Wochenrückblick vom 27. Januar bis 02. Februar

The good life am Sonntag. Ausschlafen, lesen, frühstücken, lesen, Wäsche waschen, lesen — der Mann und ich machten uns einen faulen Lenz, und das nicht zu knapp. Als sich die frühen Abendstunden über den Tag senkten, wurde es jedoch unumgänglich, Kleidung anzulegen — für ein Familiendate beim örtlichen Vietnamesen hielten wir das zumindest für angemessen. Wir können damit auch nicht allzu falsch gelegen haben, denn wir verbrachten einen recht amüsanten Abend mit der Blutlinie des Mannes. Das Saigon floss so durch, die Schwägerin und ich bauten Luftschlösser (sie regelt die Finanzen unseres Lebenshofs, ich kümmere mich ums Körperliche), und anstatt noch Nachtisch hinterherzuschaufeln, nahmen wir das erste sich bietende Schlaffenster und verlegten den Verdauungsvorgang auf die jeweiligen Couchgarnituren. Dann Seriengegucke, Buchauslesung, Nachtschlaf; es hätte kaum ertragbarer sein können.

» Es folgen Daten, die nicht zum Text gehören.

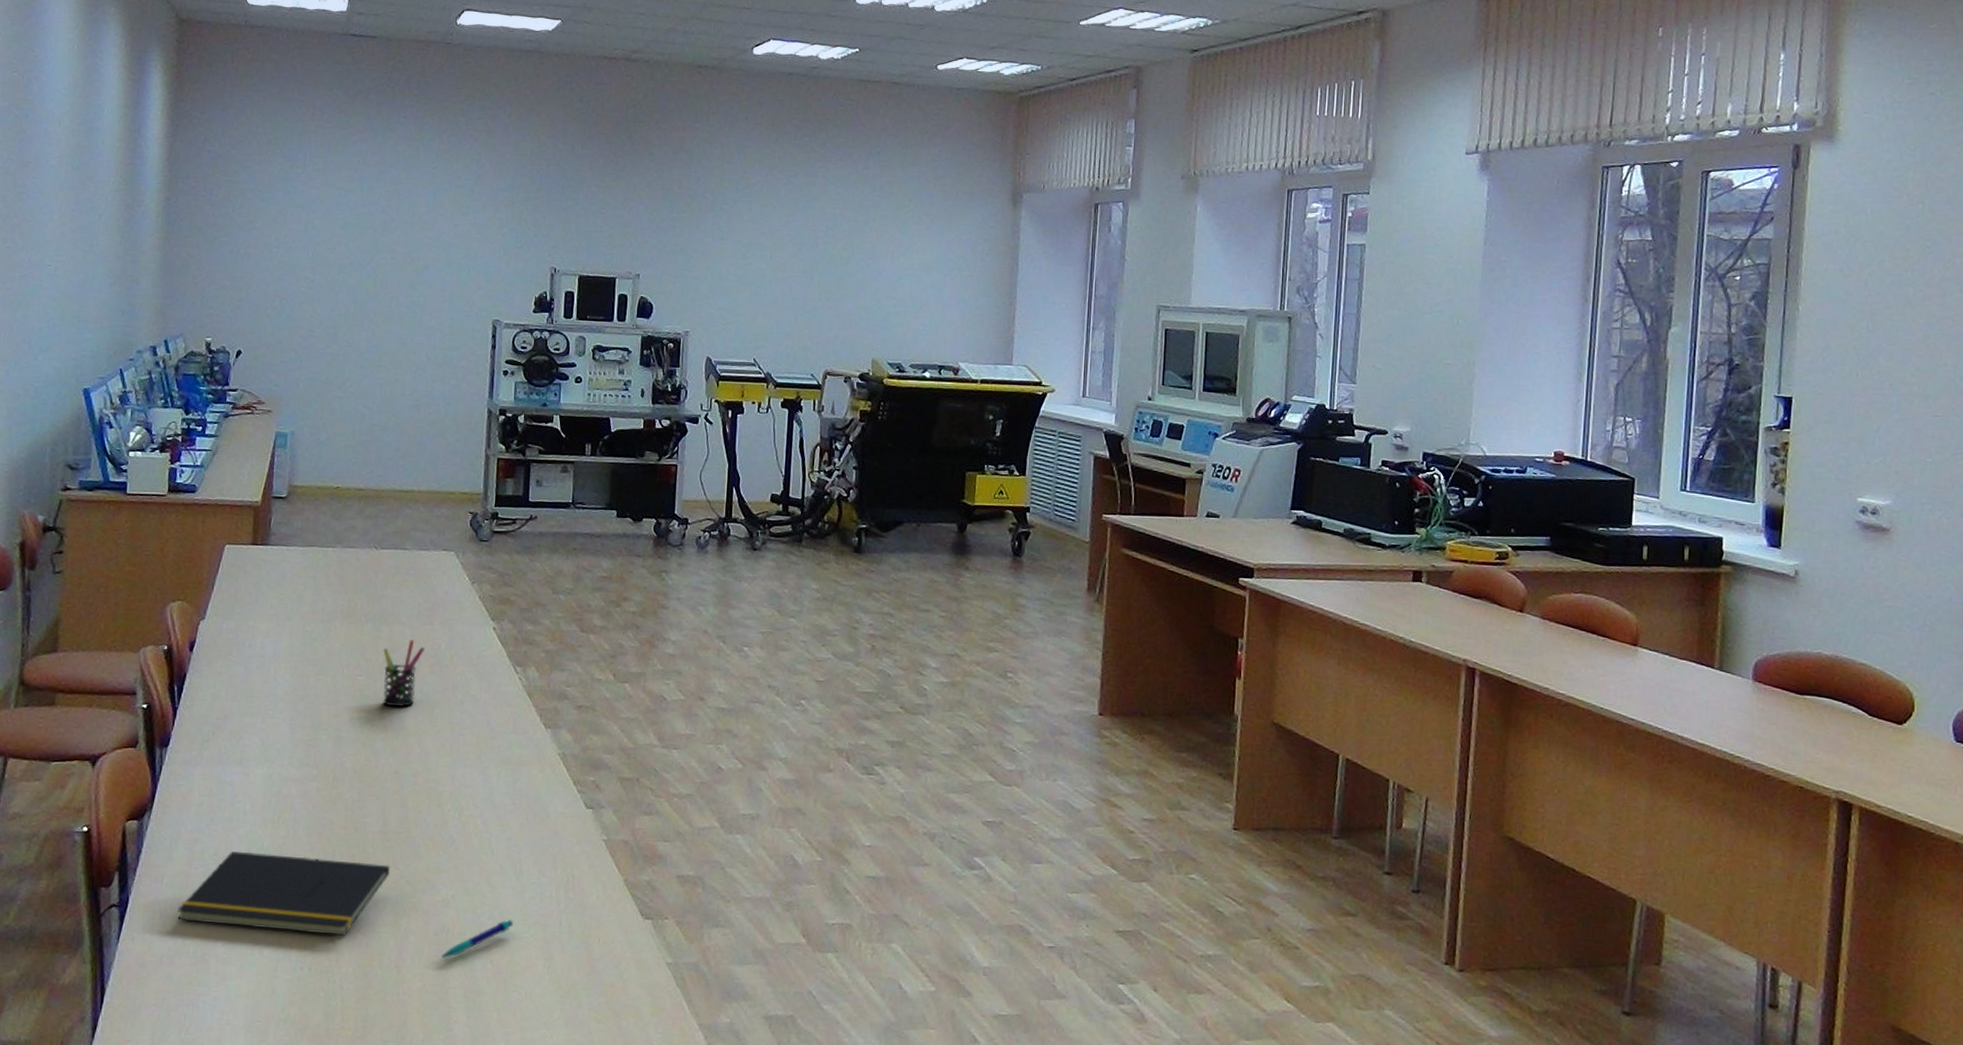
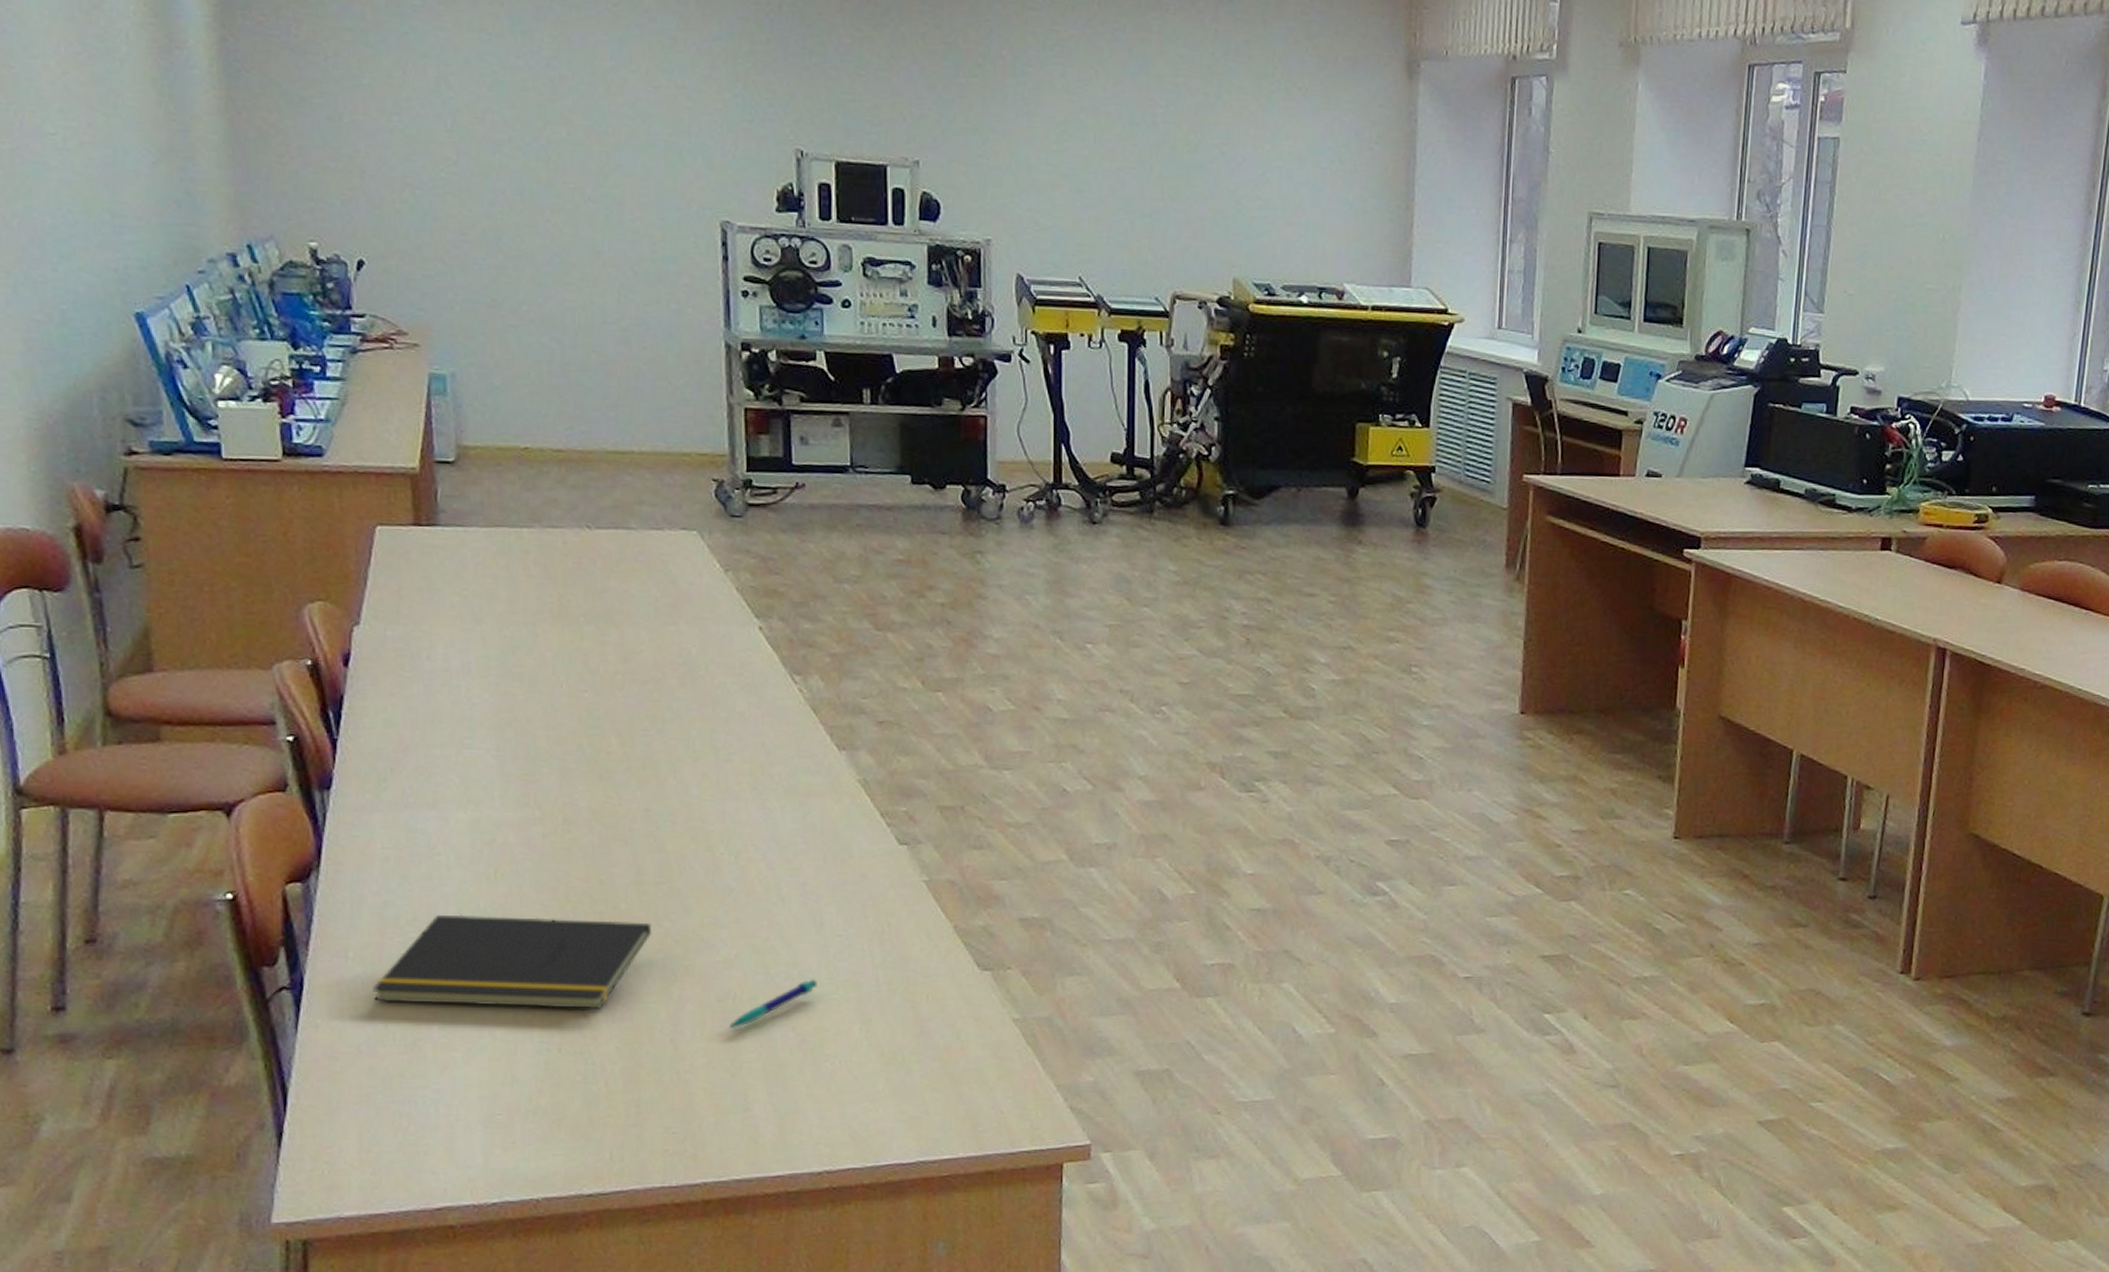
pen holder: present [383,639,425,707] -> none [613,643,669,730]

Abschied. Montag Nachmittag war die Hauselfe das letzte Mal hier, und sie hat die Gelegenheit genutzt, nochmal so richtig sauberzumachen sauer zu sein. Ich habe wirklich noch nie jemanden kennengelernt, der so gründlichen und anhaltenden Lamentierbedarf hat — und zwar über das Leben, über den Alltag und ganz besonders über die Anderen. Anderthalb Jahre lang war ich jeden Montag darum bemüht, schäumender Wut mit Liebe, Verständnis und einem offenen Ohr zu begegnen. Ich versichere Ihnen hiermit hoch und heilig, dass mir das auf keinen Fall fehlen wird (sie aber schon).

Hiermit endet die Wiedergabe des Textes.